Recorded data section start

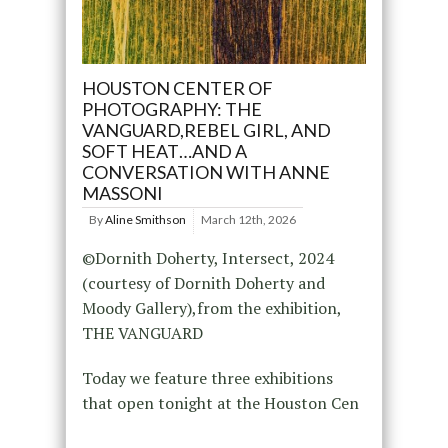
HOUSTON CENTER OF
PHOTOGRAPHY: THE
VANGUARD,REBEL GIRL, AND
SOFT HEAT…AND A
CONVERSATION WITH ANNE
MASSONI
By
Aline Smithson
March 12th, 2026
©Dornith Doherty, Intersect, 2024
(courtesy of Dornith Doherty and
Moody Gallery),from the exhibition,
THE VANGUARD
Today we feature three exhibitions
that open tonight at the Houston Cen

Recorded data section end
Recorded data section start

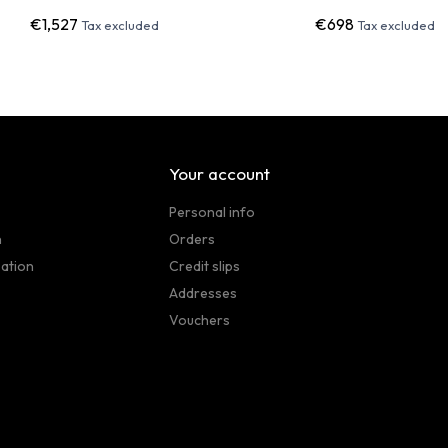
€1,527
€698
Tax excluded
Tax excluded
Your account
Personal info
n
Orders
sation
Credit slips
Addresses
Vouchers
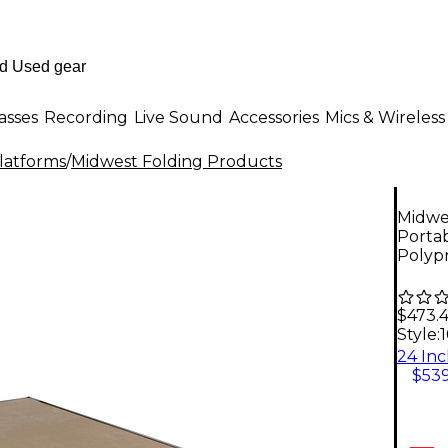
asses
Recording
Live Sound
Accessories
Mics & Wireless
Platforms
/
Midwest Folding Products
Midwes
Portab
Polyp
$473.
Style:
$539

Recorded data section end

About this exercise:
Using the listing above, list every line in which the string "Doherty" occurs.

Exercise result:
©Dornith Doherty, Intersect, 2024
(courtesy of Dornith Doherty and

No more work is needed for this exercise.